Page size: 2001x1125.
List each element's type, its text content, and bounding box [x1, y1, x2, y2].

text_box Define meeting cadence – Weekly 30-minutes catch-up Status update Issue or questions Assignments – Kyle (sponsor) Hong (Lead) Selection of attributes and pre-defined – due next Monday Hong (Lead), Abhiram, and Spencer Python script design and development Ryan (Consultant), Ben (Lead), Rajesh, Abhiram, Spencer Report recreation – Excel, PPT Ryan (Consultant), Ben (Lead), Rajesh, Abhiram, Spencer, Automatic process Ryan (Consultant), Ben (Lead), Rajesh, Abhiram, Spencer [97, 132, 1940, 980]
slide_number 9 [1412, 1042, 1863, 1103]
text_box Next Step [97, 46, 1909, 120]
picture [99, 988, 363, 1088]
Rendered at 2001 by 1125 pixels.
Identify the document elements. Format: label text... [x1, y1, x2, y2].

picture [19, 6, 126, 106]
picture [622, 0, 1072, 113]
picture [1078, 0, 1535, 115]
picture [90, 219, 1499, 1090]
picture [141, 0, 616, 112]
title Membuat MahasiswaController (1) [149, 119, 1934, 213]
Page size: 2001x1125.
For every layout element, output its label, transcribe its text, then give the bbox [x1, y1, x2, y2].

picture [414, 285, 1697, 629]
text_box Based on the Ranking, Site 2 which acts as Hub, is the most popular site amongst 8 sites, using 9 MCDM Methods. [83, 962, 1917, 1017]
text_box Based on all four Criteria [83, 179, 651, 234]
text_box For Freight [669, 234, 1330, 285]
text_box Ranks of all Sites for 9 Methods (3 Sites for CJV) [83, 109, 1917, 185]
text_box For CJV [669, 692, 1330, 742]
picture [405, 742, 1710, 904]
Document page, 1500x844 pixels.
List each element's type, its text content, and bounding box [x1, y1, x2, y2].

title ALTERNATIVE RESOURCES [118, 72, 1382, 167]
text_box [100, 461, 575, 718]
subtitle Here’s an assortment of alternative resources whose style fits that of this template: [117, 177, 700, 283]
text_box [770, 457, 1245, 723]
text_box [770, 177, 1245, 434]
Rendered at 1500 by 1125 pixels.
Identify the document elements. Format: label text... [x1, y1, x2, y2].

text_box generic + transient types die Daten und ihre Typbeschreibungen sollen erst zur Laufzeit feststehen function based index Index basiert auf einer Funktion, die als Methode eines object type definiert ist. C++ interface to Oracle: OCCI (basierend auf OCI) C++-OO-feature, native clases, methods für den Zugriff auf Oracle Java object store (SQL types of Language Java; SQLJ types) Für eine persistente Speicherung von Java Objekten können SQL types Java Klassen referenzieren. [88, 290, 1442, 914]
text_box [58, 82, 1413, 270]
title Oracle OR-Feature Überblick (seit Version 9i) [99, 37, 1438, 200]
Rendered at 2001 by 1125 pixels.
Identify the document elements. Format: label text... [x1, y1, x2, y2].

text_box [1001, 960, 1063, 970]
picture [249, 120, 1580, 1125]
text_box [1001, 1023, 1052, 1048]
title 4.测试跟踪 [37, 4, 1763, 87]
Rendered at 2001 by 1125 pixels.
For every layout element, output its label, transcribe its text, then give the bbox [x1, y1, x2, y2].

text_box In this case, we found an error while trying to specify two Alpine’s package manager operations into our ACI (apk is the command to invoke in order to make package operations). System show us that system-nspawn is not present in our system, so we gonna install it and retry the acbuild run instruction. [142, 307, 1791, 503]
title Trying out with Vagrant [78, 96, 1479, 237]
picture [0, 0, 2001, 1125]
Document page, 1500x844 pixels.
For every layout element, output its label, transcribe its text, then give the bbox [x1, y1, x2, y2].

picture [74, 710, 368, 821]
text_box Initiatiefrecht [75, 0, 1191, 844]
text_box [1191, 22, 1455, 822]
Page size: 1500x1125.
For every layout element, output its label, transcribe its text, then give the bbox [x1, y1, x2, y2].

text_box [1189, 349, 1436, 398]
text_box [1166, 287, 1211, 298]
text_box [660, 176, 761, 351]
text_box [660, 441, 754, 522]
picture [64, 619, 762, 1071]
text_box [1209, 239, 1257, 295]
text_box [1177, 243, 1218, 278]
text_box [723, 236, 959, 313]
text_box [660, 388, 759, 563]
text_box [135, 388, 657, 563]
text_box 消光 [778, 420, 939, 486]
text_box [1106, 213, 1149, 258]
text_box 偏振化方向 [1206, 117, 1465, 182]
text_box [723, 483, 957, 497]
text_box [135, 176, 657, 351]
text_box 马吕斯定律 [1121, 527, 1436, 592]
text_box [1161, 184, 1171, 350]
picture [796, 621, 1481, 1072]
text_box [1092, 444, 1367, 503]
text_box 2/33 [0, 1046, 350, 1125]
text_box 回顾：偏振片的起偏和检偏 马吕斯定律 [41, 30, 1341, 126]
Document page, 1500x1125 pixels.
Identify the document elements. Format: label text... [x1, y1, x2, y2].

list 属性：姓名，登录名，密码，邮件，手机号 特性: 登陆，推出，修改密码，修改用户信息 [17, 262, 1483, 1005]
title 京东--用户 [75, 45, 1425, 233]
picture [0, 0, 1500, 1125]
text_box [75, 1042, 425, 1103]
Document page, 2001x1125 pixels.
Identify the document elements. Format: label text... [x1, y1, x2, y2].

▶ [Task goal]: Copy all the entries verbatim.

▶ [Result of this task]:
Page size: 2001x1125.
List each element's type, its text content, and bounding box [x1, y1, x2, y2].

text_box Define meeting cadence – Weekly 30-minutes catch-up Status update Issue or questions Assignments – Kyle (sponsor) Hong (Lead) Selection of attributes and pre-defined – due next Monday Hong (Lead), Abhiram, and Spencer Python script design and development Ryan (Consultant), Ben (Lead), Rajesh, Abhiram, Spencer Report recreation – Excel, PPT Ryan (Consultant), Ben (Lead), Rajesh, Abhiram, Spencer, Automatic process Ryan (Consultant), Ben (Lead), Rajesh, Abhiram, Spencer [97, 132, 1940, 980]
slide_number 9 [1412, 1042, 1863, 1103]
text_box Next Step [97, 46, 1909, 120]
picture [99, 988, 363, 1088]
Rendered at 2001 by 1125 pixels.
Identify the document elements. Format: label text... [x1, y1, x2, y2].

picture [19, 6, 126, 106]
picture [622, 0, 1072, 113]
picture [1078, 0, 1535, 115]
picture [90, 219, 1499, 1090]
picture [141, 0, 616, 112]
title Membuat MahasiswaController (1) [149, 119, 1934, 213]
Page size: 2001x1125.
For every layout element, output its label, transcribe its text, then give the bbox [x1, y1, x2, y2].

picture [414, 285, 1697, 629]
text_box Based on the Ranking, Site 2 which acts as Hub, is the most popular site amongst 8 sites, using 9 MCDM Methods. [83, 962, 1917, 1017]
text_box Based on all four Criteria [83, 179, 651, 234]
text_box For Freight [669, 234, 1330, 285]
text_box Ranks of all Sites for 9 Methods (3 Sites for CJV) [83, 109, 1917, 185]
text_box For CJV [669, 692, 1330, 742]
picture [405, 742, 1710, 904]
Document page, 1500x844 pixels.
List each element's type, its text content, and bounding box [x1, y1, x2, y2].

title ALTERNATIVE RESOURCES [118, 72, 1382, 167]
text_box [100, 461, 575, 718]
subtitle Here’s an assortment of alternative resources whose style fits that of this template: [117, 177, 700, 283]
text_box [770, 457, 1245, 723]
text_box [770, 177, 1245, 434]
Rendered at 1500 by 1125 pixels.
Identify the document elements. Format: label text... [x1, y1, x2, y2].

text_box generic + transient types die Daten und ihre Typbeschreibungen sollen erst zur Laufzeit feststehen function based index Index basiert auf einer Funktion, die als Methode eines object type definiert ist. C++ interface to Oracle: OCCI (basierend auf OCI) C++-OO-feature, native clases, methods für den Zugriff auf Oracle Java object store (SQL types of Language Java; SQLJ types) Für eine persistente Speicherung von Java Objekten können SQL types Java Klassen referenzieren. [88, 290, 1442, 914]
text_box [58, 82, 1413, 270]
title Oracle OR-Feature Überblick (seit Version 9i) [99, 37, 1438, 200]
Rendered at 2001 by 1125 pixels.
Identify the document elements. Format: label text... [x1, y1, x2, y2].

text_box [1001, 960, 1063, 970]
picture [249, 120, 1580, 1125]
text_box [1001, 1023, 1052, 1048]
title 4.测试跟踪 [37, 4, 1763, 87]
Rendered at 2001 by 1125 pixels.
For every layout element, output its label, transcribe its text, then give the bbox [x1, y1, x2, y2].

text_box In this case, we found an error while trying to specify two Alpine’s package manager operations into our ACI (apk is the command to invoke in order to make package operations). System show us that system-nspawn is not present in our system, so we gonna install it and retry the acbuild run instruction. [142, 307, 1791, 503]
title Trying out with Vagrant [78, 96, 1479, 237]
picture [0, 0, 2001, 1125]
Document page, 1500x844 pixels.
For every layout element, output its label, transcribe its text, then give the bbox [x1, y1, x2, y2].

picture [74, 710, 368, 821]
text_box Initiatiefrecht [75, 0, 1191, 844]
text_box [1191, 22, 1455, 822]
Page size: 1500x1125.
For every layout element, output its label, transcribe its text, then give the bbox [x1, y1, x2, y2].

text_box [1189, 349, 1436, 398]
text_box [1166, 287, 1211, 298]
text_box [660, 176, 761, 351]
text_box [660, 441, 754, 522]
picture [64, 619, 762, 1071]
text_box [1209, 239, 1257, 295]
text_box [1177, 243, 1218, 278]
text_box [723, 236, 959, 313]
text_box [660, 388, 759, 563]
text_box [135, 388, 657, 563]
text_box 消光 [778, 420, 939, 486]
text_box [1106, 213, 1149, 258]
text_box 偏振化方向 [1206, 117, 1465, 182]
text_box [723, 483, 957, 497]
text_box [135, 176, 657, 351]
text_box 马吕斯定律 [1121, 527, 1436, 592]
text_box [1161, 184, 1171, 350]
picture [796, 621, 1481, 1072]
text_box [1092, 444, 1367, 503]
text_box 2/33 [0, 1046, 350, 1125]
text_box 回顾：偏振片的起偏和检偏 马吕斯定律 [41, 30, 1341, 126]
Document page, 1500x1125 pixels.
Identify the document elements. Format: label text... [x1, y1, x2, y2].

list 属性：姓名，登录名，密码，邮件，手机号 特性: 登陆，推出，修改密码，修改用户信息 [17, 262, 1483, 1005]
title 京东--用户 [75, 45, 1425, 233]
picture [0, 0, 1500, 1125]
text_box [75, 1042, 425, 1103]
Document page, 2001x1125 pixels.
Identify the document elements. Format: label text... [x1, y1, x2, y2].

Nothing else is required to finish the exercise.